══ THE INPUT
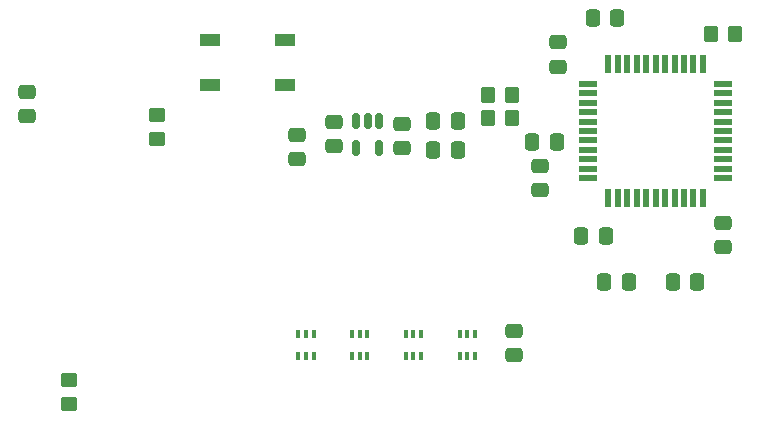
<source format=gtp>
G04 #@! TF.GenerationSoftware,KiCad,Pcbnew,(5.99.0-8445-ge10025db64)*
G04 #@! TF.CreationDate,2021-06-11T17:01:22+02:00*
G04 #@! TF.ProjectId,g100s,67313030-732e-46b6-9963-61645f706362,rev?*
G04 #@! TF.SameCoordinates,Original*
G04 #@! TF.FileFunction,Paste,Top*
G04 #@! TF.FilePolarity,Positive*
%FSLAX46Y46*%
G04 Gerber Fmt 4.6, Leading zero omitted, Abs format (unit mm)*
G04 Created by KiCad (PCBNEW (5.99.0-8445-ge10025db64)) date 2021-06-11 17:01:22*
%MOMM*%
%LPD*%
G01*
G04 APERTURE LIST*
G04 Aperture macros list*
%AMRoundRect*
0 Rectangle with rounded corners*
0 $1 Rounding radius*
0 $2 $3 $4 $5 $6 $7 $8 $9 X,Y pos of 4 corners*
0 Add a 4 corners polygon primitive as box body*
4,1,4,$2,$3,$4,$5,$6,$7,$8,$9,$2,$3,0*
0 Add four circle primitives for the rounded corners*
1,1,$1+$1,$2,$3*
1,1,$1+$1,$4,$5*
1,1,$1+$1,$6,$7*
1,1,$1+$1,$8,$9*
0 Add four rect primitives between the rounded corners*
20,1,$1+$1,$2,$3,$4,$5,0*
20,1,$1+$1,$4,$5,$6,$7,0*
20,1,$1+$1,$6,$7,$8,$9,0*
20,1,$1+$1,$8,$9,$2,$3,0*%
G04 Aperture macros list end*
%ADD10RoundRect,0.250000X0.337500X0.475000X-0.337500X0.475000X-0.337500X-0.475000X0.337500X-0.475000X0*%
%ADD11RoundRect,0.250000X0.475000X-0.337500X0.475000X0.337500X-0.475000X0.337500X-0.475000X-0.337500X0*%
%ADD12RoundRect,0.250000X-0.475000X0.337500X-0.475000X-0.337500X0.475000X-0.337500X0.475000X0.337500X0*%
%ADD13RoundRect,0.249600X0.450400X-0.350400X0.450400X0.350400X-0.450400X0.350400X-0.450400X-0.350400X0*%
%ADD14RoundRect,0.250000X0.450000X-0.350000X0.450000X0.350000X-0.450000X0.350000X-0.450000X-0.350000X0*%
%ADD15R,0.400000X0.650000*%
%ADD16RoundRect,0.250000X-0.350000X-0.450000X0.350000X-0.450000X0.350000X0.450000X-0.350000X0.450000X0*%
%ADD17RoundRect,0.250000X-0.337500X-0.475000X0.337500X-0.475000X0.337500X0.475000X-0.337500X0.475000X0*%
%ADD18RoundRect,0.250000X0.350000X0.450000X-0.350000X0.450000X-0.350000X-0.450000X0.350000X-0.450000X0*%
%ADD19R,1.500000X0.550000*%
%ADD20R,0.550000X1.500000*%
%ADD21RoundRect,0.150000X-0.150000X0.512500X-0.150000X-0.512500X0.150000X-0.512500X0.150000X0.512500X0*%
%ADD22R,1.700000X1.000000*%
G04 APERTURE END LIST*
D10*
X81005000Y-138075000D03*
X78930000Y-138075000D03*
D11*
X103480000Y-146357500D03*
X103480000Y-144282500D03*
D12*
X67450000Y-136832500D03*
X67450000Y-138907500D03*
D10*
X81015000Y-135615000D03*
X78940000Y-135615000D03*
D12*
X87972000Y-139432500D03*
X87972000Y-141507500D03*
D11*
X76330000Y-137977500D03*
X76330000Y-135902500D03*
D13*
X48100000Y-159600000D03*
D14*
X48100000Y-157600000D03*
D15*
X76620000Y-155580000D03*
X77270000Y-155580000D03*
X77920000Y-155580000D03*
X77920000Y-153680000D03*
X77270000Y-153680000D03*
X76620000Y-153680000D03*
D16*
X83580000Y-133420000D03*
X85580000Y-133420000D03*
D17*
X93402500Y-149240000D03*
X95477500Y-149240000D03*
D10*
X101307500Y-149240000D03*
X99232500Y-149240000D03*
D15*
X72070000Y-155580000D03*
X72720000Y-155580000D03*
X73370000Y-155580000D03*
X73370000Y-153680000D03*
X72720000Y-153680000D03*
X72070000Y-153680000D03*
D17*
X87312500Y-137430000D03*
X89387500Y-137430000D03*
D10*
X93547500Y-145410000D03*
X91472500Y-145410000D03*
D14*
X55550000Y-137150000D03*
X55550000Y-135150000D03*
D17*
X92432500Y-126960000D03*
X94507500Y-126960000D03*
D18*
X104500000Y-128290000D03*
X102500000Y-128290000D03*
D12*
X89530000Y-128962500D03*
X89530000Y-131037500D03*
X44520000Y-133162500D03*
X44520000Y-135237500D03*
D19*
X92071579Y-132494907D03*
X92071579Y-133294907D03*
X92071579Y-134094907D03*
X92071579Y-134894907D03*
X92071579Y-135694907D03*
X92071579Y-136494907D03*
X92071579Y-137294907D03*
X92071579Y-138094907D03*
X92071579Y-138894907D03*
X92071579Y-139694907D03*
X92071579Y-140494907D03*
D20*
X93771579Y-142194907D03*
X94571579Y-142194907D03*
X95371579Y-142194907D03*
X96171579Y-142194907D03*
X96971579Y-142194907D03*
X97771579Y-142194907D03*
X98571579Y-142194907D03*
X99371579Y-142194907D03*
X100171579Y-142194907D03*
X100971579Y-142194907D03*
X101771579Y-142194907D03*
D19*
X103471579Y-140494907D03*
X103471579Y-139694907D03*
X103471579Y-138894907D03*
X103471579Y-138094907D03*
X103471579Y-137294907D03*
X103471579Y-136494907D03*
X103471579Y-135694907D03*
X103471579Y-134894907D03*
X103471579Y-134094907D03*
X103471579Y-133294907D03*
X103471579Y-132494907D03*
D20*
X101771579Y-130794907D03*
X100971579Y-130794907D03*
X100171579Y-130794907D03*
X99371579Y-130794907D03*
X98571579Y-130794907D03*
X97771579Y-130794907D03*
X96971579Y-130794907D03*
X96171579Y-130794907D03*
X95371579Y-130794907D03*
X94571579Y-130794907D03*
X93771579Y-130794907D03*
D12*
X70550000Y-135722500D03*
X70550000Y-137797500D03*
D21*
X74330000Y-135672500D03*
X73380000Y-135672500D03*
X72430000Y-135672500D03*
X72430000Y-137947500D03*
X74330000Y-137947500D03*
D11*
X85770000Y-155487500D03*
X85770000Y-153412500D03*
D15*
X81170000Y-155580000D03*
X81820000Y-155580000D03*
X82470000Y-155580000D03*
X82470000Y-153680000D03*
X81820000Y-153680000D03*
X81170000Y-153680000D03*
D16*
X83570000Y-135420000D03*
X85570000Y-135420000D03*
D15*
X67520000Y-155580000D03*
X68170000Y-155580000D03*
X68820000Y-155580000D03*
X68820000Y-153680000D03*
X68170000Y-153680000D03*
X67520000Y-153680000D03*
D22*
X60060000Y-128770000D03*
X66360000Y-128770000D03*
X60060000Y-132570000D03*
X66360000Y-132570000D03*
M02*

</source>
════
**WHAT YOU HAVE TO DO:** Give again exactly, and only, the lines above starting at the one with "X70550000Y-137797500D03*" and ending at the one with "X68170000Y-153680000D03*".

**RESPONSE FOR THIS EXERCISE:**
X70550000Y-137797500D03*
D21*
X74330000Y-135672500D03*
X73380000Y-135672500D03*
X72430000Y-135672500D03*
X72430000Y-137947500D03*
X74330000Y-137947500D03*
D11*
X85770000Y-155487500D03*
X85770000Y-153412500D03*
D15*
X81170000Y-155580000D03*
X81820000Y-155580000D03*
X82470000Y-155580000D03*
X82470000Y-153680000D03*
X81820000Y-153680000D03*
X81170000Y-153680000D03*
D16*
X83570000Y-135420000D03*
X85570000Y-135420000D03*
D15*
X67520000Y-155580000D03*
X68170000Y-155580000D03*
X68820000Y-155580000D03*
X68820000Y-153680000D03*
X68170000Y-153680000D03*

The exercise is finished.